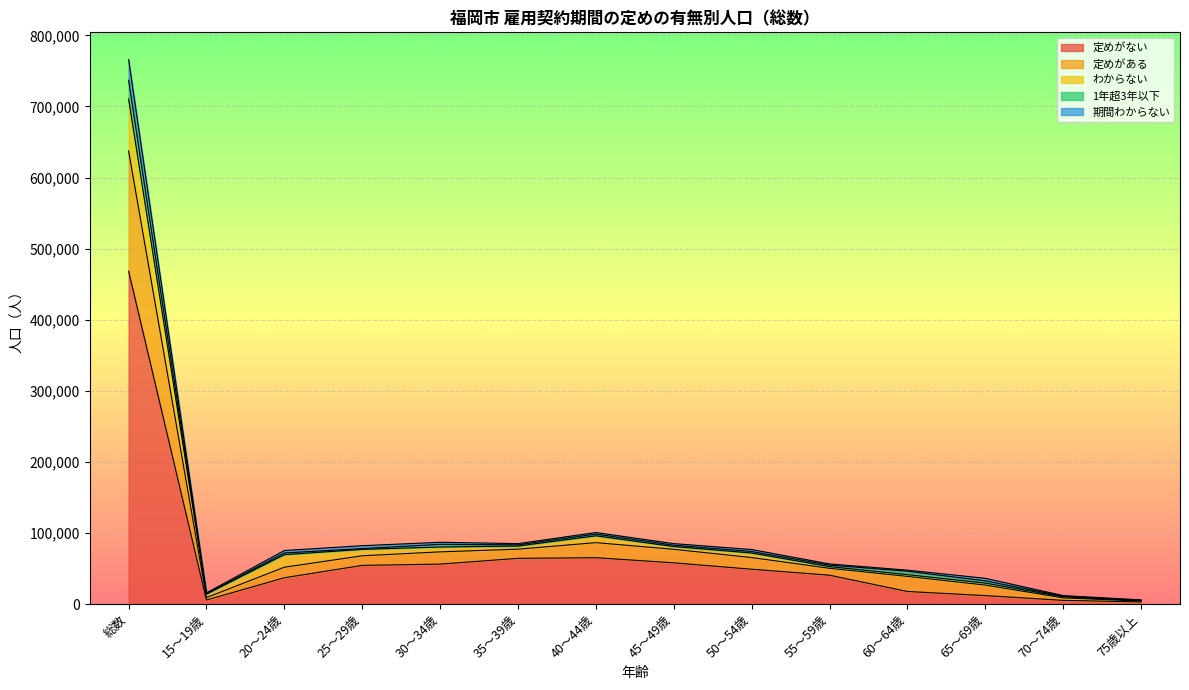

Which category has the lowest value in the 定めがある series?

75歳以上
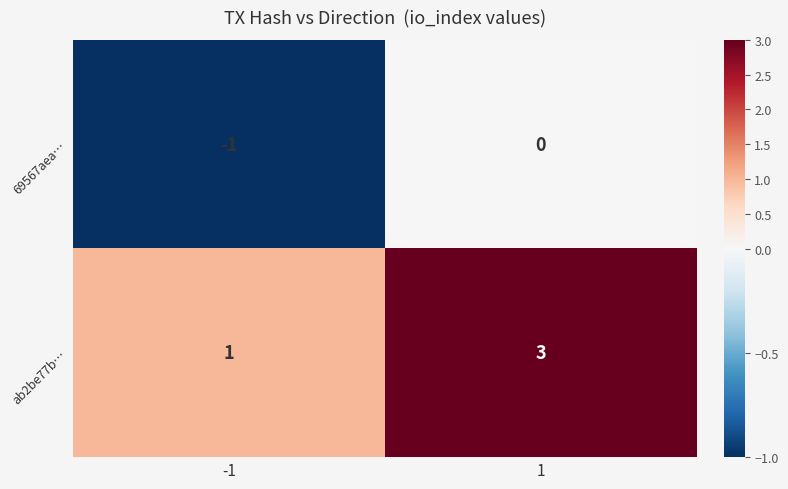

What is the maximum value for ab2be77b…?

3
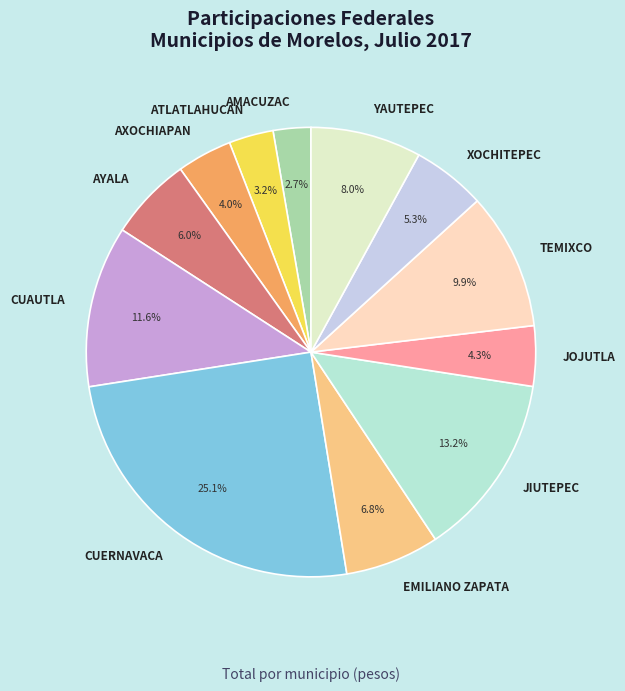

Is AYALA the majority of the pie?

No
---+---
[Exercise goal]: Rewrite the listing with "value" swapped for "figure" and everything else unchanged. Leave out the pictures.

[Written answer]:
Which category has the lowest figure in the 定めがある series?

75歳以上

What is the maximum figure for ab2be77b…?

3

Is AYALA the majority of the pie?

No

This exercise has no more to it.